▶ **TASK TO CARRY OUT**
Scan the material for the string "Украины" and copy out every line in which it occurs.

▶ **DATA IN THIS EXERCISE**
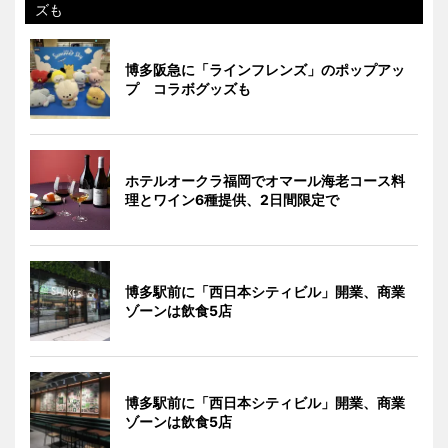
ズも
博多阪急に「ラインフレンズ」のポップアッ
プ コラボグッズも
ホテルオークラ福岡でオマール海老コース料
理とワイン6種提供、2日間限定で
博多駅前に「西日本シティビル」開業、商業
ゾーンは飲食5店
博多駅前に「西日本シティビル」開業、商業
ゾーンは飲食5店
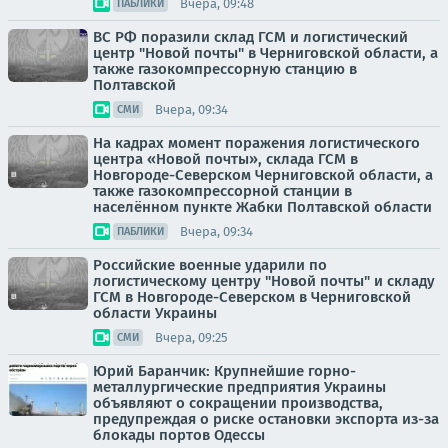
Вчера, 09:48
ПАБЛИКИ
ВС РФ поразили склад ГСМ и логистический
центр "Новой почты" в Черниговской области, а
также газокомпрессорную станцию в
Полтавской
Вчера, 09:34
СМИ
На кадрах момент поражения логистического
центра «Новой почты», склада ГСМ в
Новгороде-Северском Черниговской области, а
также газокомпрессорной станции в
населённом пункте Жабки Полтавской области
Вчера, 09:34
ПАБЛИКИ
Российские военные ударили по
логистическому центру "Новой почты" и складу
ГСМ в Новгороде-Северском в Черниговской
области Украины
Вчера, 09:25
СМИ
Юрий Баранчик: Крупнейшие горно-
металлургические предприятия Украины
объявляют о сокращении производства,
предупреждая о риске остановки экспорта из-за
блокады портов Одессы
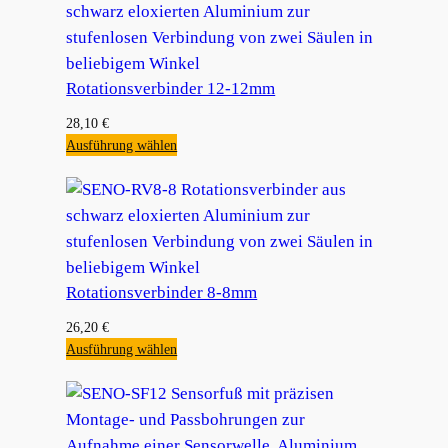
Rotationsverbinder 12-12mm
28,10
€
Ausführung wählen
Rotationsverbinder 8-8mm
26,20
€
Ausführung wählen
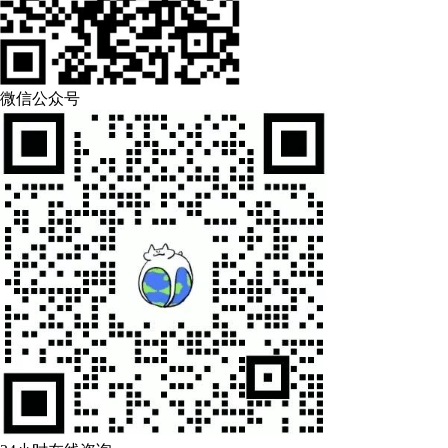
微信公众号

▶ **ANSWER FOR THIS EXERCISE**
области Украины
металлургические предприятия Украины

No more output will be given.